Views on enabling ambition in article 6 and transition of CDM activities to article 6.4
– June 2021
This submission is part of a series responding to the monthly calls from the SBSTA chair covering several aspects of Article 6. Carbon Market Watch’s overall perspective on Article 6 is accessible here. In previous submissions in this series, CMW has expressed its view on share of proceeds for adaptation and avoiding double use of A6.4 ERs as well as the rapid operationalisation of Article 6.
All CDM activities should be reassessed before any transition, and CDM credits should not be used towards Paris Agreement goals:
● The CDM largely failed to reduce overall emissions and has even undermined environmental integrity.
● Carrying over CDM credits could flood the market with as many as 4 billion “hot air” credits to the detriment of the climate as well as project developers.
● The CDM Executive Board de facto halted CDM projects from continuing to generate credits for reductions post-2020. Parties should formalise this at COP26/CMP16 and ensure that only projects reliant on CDM revenue can continue to benefit from carbon market finance.
● If CDM activities were to transition, they would need to abide by strict quality criteria to ensure emission reductions are real, measurable, additional, verifiable, permanent, and do no harm to local communities. At a minimum, activities must comply with Article 6.4 rules, modalities and procedures.

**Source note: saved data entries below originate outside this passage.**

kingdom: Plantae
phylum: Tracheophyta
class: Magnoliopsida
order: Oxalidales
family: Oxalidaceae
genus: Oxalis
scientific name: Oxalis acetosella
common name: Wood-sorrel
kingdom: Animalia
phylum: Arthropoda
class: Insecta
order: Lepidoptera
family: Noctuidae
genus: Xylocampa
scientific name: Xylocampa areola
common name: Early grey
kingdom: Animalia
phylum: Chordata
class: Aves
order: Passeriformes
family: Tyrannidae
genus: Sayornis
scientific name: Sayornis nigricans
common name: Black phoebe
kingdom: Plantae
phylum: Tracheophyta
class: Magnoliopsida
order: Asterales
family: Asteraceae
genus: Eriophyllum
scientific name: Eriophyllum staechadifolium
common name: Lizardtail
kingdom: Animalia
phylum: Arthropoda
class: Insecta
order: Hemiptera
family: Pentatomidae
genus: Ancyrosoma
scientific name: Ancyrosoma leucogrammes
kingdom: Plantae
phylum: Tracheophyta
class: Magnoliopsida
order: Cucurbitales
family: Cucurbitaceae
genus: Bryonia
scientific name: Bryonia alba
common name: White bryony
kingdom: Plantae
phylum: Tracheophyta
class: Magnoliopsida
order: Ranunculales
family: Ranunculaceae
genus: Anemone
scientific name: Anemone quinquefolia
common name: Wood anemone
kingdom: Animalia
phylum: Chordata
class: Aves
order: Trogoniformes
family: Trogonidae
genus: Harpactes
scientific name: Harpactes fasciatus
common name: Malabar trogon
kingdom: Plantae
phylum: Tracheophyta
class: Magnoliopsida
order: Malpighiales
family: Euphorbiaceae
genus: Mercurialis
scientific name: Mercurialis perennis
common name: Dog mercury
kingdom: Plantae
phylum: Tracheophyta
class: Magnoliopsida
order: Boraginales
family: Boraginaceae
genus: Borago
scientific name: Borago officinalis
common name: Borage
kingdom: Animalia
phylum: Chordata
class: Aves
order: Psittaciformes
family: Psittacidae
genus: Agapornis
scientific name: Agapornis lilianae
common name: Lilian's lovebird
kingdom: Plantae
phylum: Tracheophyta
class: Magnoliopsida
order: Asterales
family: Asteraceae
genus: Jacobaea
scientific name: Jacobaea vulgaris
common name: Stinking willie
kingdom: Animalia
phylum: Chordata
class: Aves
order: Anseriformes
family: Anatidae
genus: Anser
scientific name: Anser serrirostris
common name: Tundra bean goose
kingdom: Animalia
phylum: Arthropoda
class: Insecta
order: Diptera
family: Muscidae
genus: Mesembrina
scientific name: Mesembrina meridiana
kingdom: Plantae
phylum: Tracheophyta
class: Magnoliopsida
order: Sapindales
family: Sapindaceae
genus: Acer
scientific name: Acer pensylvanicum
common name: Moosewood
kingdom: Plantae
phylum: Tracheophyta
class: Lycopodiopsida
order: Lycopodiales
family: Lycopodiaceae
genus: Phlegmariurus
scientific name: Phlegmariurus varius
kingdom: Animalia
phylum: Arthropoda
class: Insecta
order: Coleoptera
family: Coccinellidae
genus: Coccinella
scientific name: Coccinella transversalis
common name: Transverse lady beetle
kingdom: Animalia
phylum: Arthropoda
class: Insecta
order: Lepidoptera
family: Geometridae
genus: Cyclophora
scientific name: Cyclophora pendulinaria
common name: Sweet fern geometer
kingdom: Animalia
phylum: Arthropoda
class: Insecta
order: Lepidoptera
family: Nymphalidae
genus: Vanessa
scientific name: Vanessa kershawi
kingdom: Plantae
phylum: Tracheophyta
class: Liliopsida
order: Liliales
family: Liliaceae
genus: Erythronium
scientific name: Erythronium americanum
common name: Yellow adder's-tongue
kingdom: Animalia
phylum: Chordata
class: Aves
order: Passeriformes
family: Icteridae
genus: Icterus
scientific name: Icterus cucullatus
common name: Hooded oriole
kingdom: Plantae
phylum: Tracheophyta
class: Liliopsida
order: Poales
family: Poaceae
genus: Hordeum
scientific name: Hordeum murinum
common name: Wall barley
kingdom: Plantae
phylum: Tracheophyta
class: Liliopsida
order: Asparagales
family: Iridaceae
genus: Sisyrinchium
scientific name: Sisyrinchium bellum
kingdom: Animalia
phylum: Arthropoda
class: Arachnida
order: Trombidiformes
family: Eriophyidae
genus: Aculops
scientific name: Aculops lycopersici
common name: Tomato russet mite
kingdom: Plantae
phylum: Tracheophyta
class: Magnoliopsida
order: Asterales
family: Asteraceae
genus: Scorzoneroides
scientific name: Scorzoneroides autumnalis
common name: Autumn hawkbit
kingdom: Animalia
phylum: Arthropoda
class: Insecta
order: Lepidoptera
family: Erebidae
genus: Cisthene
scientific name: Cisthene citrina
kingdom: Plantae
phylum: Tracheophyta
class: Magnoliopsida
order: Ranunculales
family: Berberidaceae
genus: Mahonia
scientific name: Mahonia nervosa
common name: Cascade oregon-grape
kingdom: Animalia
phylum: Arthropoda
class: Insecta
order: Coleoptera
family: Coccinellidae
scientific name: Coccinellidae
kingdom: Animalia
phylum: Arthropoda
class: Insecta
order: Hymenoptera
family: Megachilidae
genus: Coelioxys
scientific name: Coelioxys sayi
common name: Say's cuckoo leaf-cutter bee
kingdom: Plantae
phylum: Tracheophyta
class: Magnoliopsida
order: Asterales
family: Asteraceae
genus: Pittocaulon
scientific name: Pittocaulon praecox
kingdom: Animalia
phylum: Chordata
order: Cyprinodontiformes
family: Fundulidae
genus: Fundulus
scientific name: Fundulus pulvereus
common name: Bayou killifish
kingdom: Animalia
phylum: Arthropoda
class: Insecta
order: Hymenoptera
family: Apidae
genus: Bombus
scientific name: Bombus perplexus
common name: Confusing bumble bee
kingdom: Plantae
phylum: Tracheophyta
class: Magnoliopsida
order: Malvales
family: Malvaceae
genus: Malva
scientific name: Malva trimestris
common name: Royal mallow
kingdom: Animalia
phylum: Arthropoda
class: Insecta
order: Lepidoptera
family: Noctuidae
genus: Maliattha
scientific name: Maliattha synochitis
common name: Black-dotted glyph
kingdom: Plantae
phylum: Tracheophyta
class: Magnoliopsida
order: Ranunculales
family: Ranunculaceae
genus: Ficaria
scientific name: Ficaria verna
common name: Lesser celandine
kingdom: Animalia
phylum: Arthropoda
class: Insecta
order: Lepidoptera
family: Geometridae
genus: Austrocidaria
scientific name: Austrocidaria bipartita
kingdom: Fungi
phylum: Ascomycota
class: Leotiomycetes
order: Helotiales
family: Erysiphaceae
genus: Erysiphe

Enabling ambition in Article 6 requires mechanisms to not undermine climate action:
● Carbon markets are a means to an end — they should be used to disburse results-based climate finance and there is no place for zero-sum game offsets.
● Provisions must be established to exclude double counting and to set conservative baselines well below BAU.
● An automatic partial cancellation rate of credits should be implemented to guarantee “extra” emission reductions.
● Strict limits on credit transfers are needed to limit the risk of trading “hot air”.